Jason admits, too, that he often takes a pair of lightweight pyjamas when tramping. This is because, as a healthy Large Format Male, he generates a lot of heat inside his sleeping bag and often ends up sweating directly on to the down bag itself – not great for longevity (of the bag, not Jason). 

He posed a hygiene question to me: “Sometimes I unzip the bag and end up lying partly on the plastic mattress; it’s sweaty skin on mattress. Am I supposed to clean it afterwards?” (Dear reader, answers on a postcard please.) I said yes, for general health and wellbeing in this Covid-inflicted age we live in. Readers, you will surely have questions at this point: Has he ever cleaned the mattress? Why doesn’t he take a silk liner? Can a list of huts where he has recently sweated onto plastic be provided so we can avoid them? 

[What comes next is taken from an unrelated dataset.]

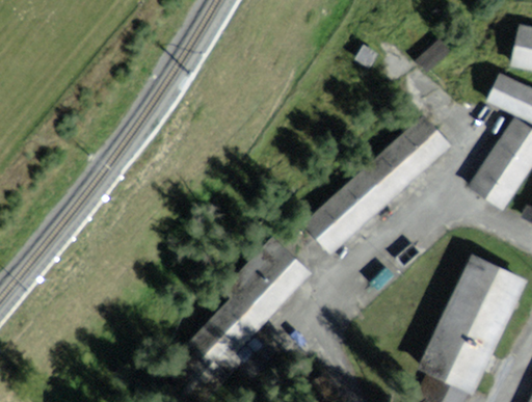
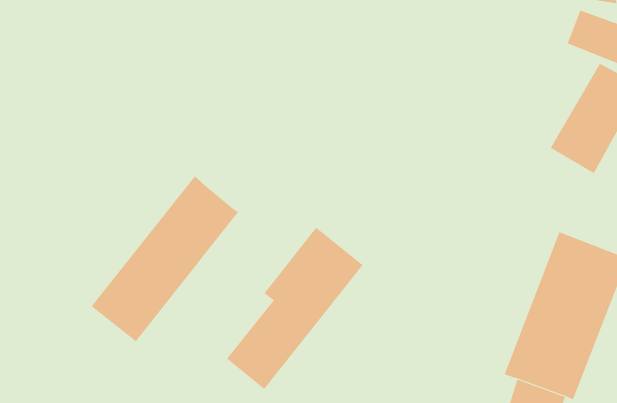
building: [301,114,452,253] -> none
building: none -> [91,176,239,342]

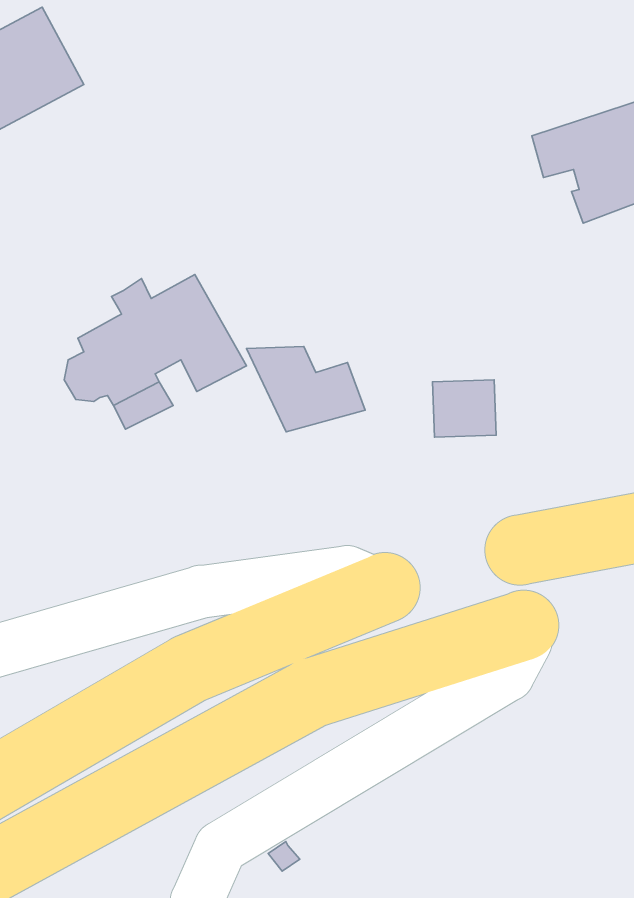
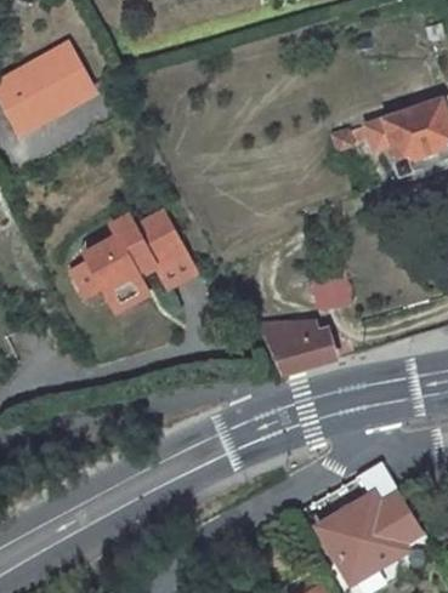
building: [246,347,365,432] -> [256,323,329,375]
building: none -> [317,495,420,581]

Nightwear has further application in the tramping world. A friend, Alex, returned from the Heaphy and commented: “It’s so easy you could do it in Crocs and a nightie.” So three of us ladies tramped it wearing frilly nighties over merino tops and leggings. It was entirely comfortable and practical and made for excellent group pictures as well as on-track and in-hut conversations with astounded onlookers.  

Facebook’s targeted advertising has more recently decided that the ‘Oodie’ is for me. It’s a sort of oversized fleecy hoodie that only teenagers should wear, a mixture of blanket/hoodie/dressing gown. They look bulky, but are potentially lightweight and thoroughly enjoyable in front of a fireplace inside a hut that’s not too far from a road end. They’d probably go well with Crocs. I shall report back.